前方还有最后一道障碍——斯特拉斯堡前方的德军防线。侦察部队已经传回了详细的情报:一个德军步兵师约八千人,依託孚日山脉的余脉构筑了一道纵深约十公里的防线,配有少量的自行火炮和大量的反坦克地雷。
“不算太强,但也不能轻敌。”赵铭分析道,“德军现在虽然士气低落,但困兽犹斗的狠劲不可小覷。而且这道防线的地形对我们不利——丘陵地带,坦克的机动性会受到很大限制。”
陈望盯著地图看了很久,最终做出了决定。
“第一师从正面进攻,吸引德军的注意力。第二师从南翼迂迴,利用坦克旅的突击力量,突破德军防线的薄弱点。总部直属重炮团提供火力支援。”

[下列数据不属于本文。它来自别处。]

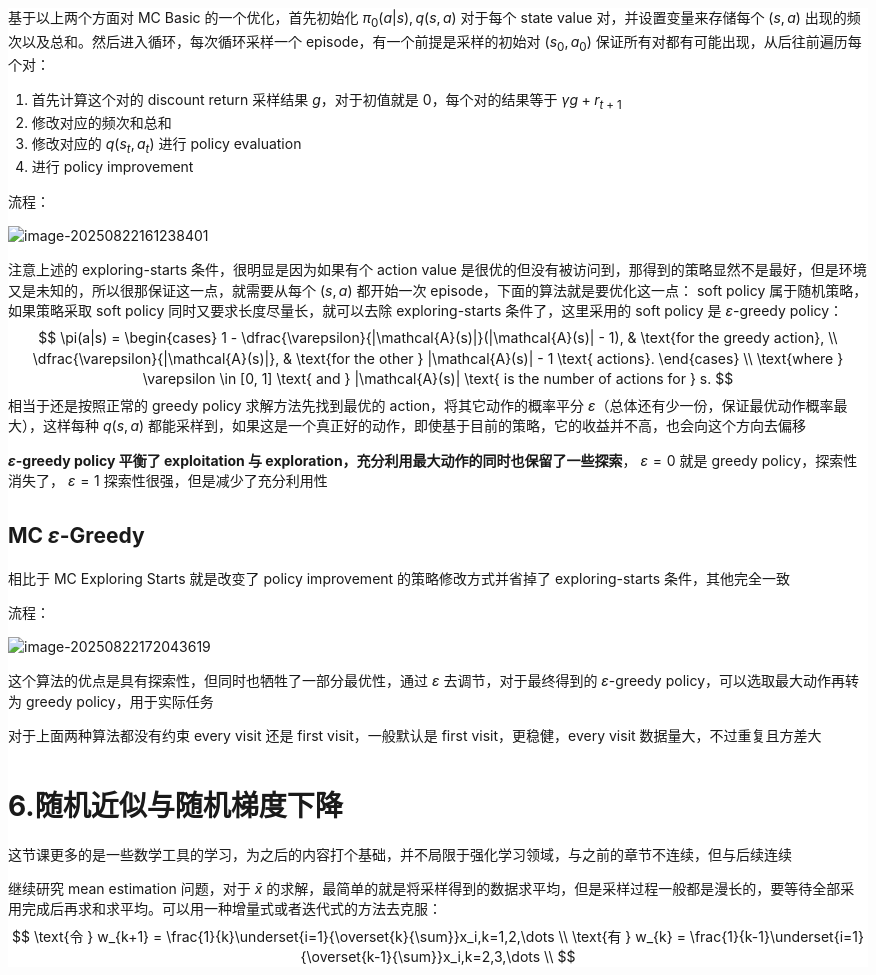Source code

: 基于以上两个方面对 MC Basic 的一个优化，首先初始化 $\pi_0(a|s),q(s,a)$ 对于每个 state value 对，并设置变量来存储每个 $(s,a)$ 出现的频次以及总和。然后进入循环，每次循环采样一个 episode，有一个前提是采样的初始对 $(s_0,a_0)$ 保证所有对都有可能出现，从后往前遍历每个对：

1. 首先计算这个对的 discount return 采样结果 $g$，对于初值就是 $0$，每个对的结果等于 $\gamma g + r_{t+1}$
2. 修改对应的频次和总和
3. 修改对应的 $q(s_t,a_t)$ 进行 policy evaluation
4. 进行 policy improvement

流程：

![image-20250822161238401](C:\Users\1\AppData\Roaming\Typora\typora-user-images\image-20250822161238401.png)

注意上述的 exploring-starts 条件，很明显是因为如果有个 action value 是很优的但没有被访问到，那得到的策略显然不是最好，但是环境又是未知的，所以很那保证这一点，就需要从每个 $(s,a)$ 都开始一次 episode，下面的算法就是要优化这一点：
soft policy 属于随机策略，如果策略采取 soft policy 同时又要求长度尽量长，就可以去除 exploring-starts 条件了，这里采用的 soft policy 是 $\varepsilon$-greedy policy：
$$
\pi(a|s) =
\begin{cases}
1 - \dfrac{\varepsilon}{|\mathcal{A}(s)|}(|\mathcal{A}(s)| - 1), & \text{for the greedy action}, \\
\dfrac{\varepsilon}{|\mathcal{A}(s)|}, & \text{for the other } |\mathcal{A}(s)| - 1 \text{ actions}.
\end{cases} \\
\text{where } \varepsilon \in [0, 1] \text{ and } |\mathcal{A}(s)| \text{ is the number of actions for } s.
$$
相当于还是按照正常的 greedy policy 求解方法先找到最优的 action，将其它动作的概率平分 $\varepsilon$（总体还有少一份，保证最优动作概率最大），这样每种 $q(s,a)$ 都能采样到，如果这是一个真正好的动作，即使基于目前的策略，它的收益并不高，也会向这个方向去偏移

 **$\varepsilon$-greedy policy 平衡了 exploitation 与 exploration，充分利用最大动作的同时也保留了一些探索**， $\varepsilon = 0$ 就是 greedy policy，探索性消失了， $\varepsilon = 1$ 探索性很强，但是减少了充分利用性

## MC $\varepsilon$​-Greedy

相比于 MC Exploring Starts 就是改变了 policy improvement 的策略修改方式并省掉了 exploring-starts 条件，其他完全一致

流程：

![image-20250822172043619](C:\Users\1\AppData\Roaming\Typora\typora-user-images\image-20250822172043619.png)

这个算法的优点是具有探索性，但同时也牺牲了一部分最优性，通过 $\varepsilon$ 去调节，对于最终得到的 $\varepsilon$-greedy policy，可以选取最大动作再转为 greedy policy，用于实际任务

对于上面两种算法都没有约束 every visit 还是 first visit，一般默认是 first visit，更稳健，every visit 数据量大，不过重复且方差大

# 6.随机近似与随机梯度下降

这节课更多的是一些数学工具的学习，为之后的内容打个基础，并不局限于强化学习领域，与之前的章节不连续，但与后续连续

继续研究 mean estimation 问题，对于 $\bar x$ 的求解，最简单的就是将采样得到的数据求平均，但是采样过程一般都是漫长的，要等待全部采用完成后再求和求平均。可以用一种增量式或者迭代式的方法去克服：
$$
\text{令 } w_{k+1} = \frac{1}{k}\underset{i=1}{\overset{k}{\sum}}x_i,k=1,2,\dots \\
\text{有 } w_{k} = \frac{1}{k-1}\underset{i=1}{\overset{k-1}{\sum}}x_i,k=2,3,\dots \\
$$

他看了看表——距离美军第7集团军的先头部队预计抵达科尔马,还有不到四十八小时。
“传令全军——明天拂晓,发起总攻。打通这道防线,斯特拉斯堡就是我们的!”
陈望的目光越过参谋长赵铭,投向帐篷外远方莱茵河的方向。晚霞將天空染成了金红色,河面上波光粼粼,如同铺了一层碎金。
“首长说得对,”陈望低声自语,“先到先得。”
他转过身,走向那些正在擦拭武器、检查装备的士兵们。不管是华夏的面孔、高丽的面孔还是霓虹的面孔,此刻都带著同样的表情——紧张,期待,以及一股即將投入战斗的肃杀。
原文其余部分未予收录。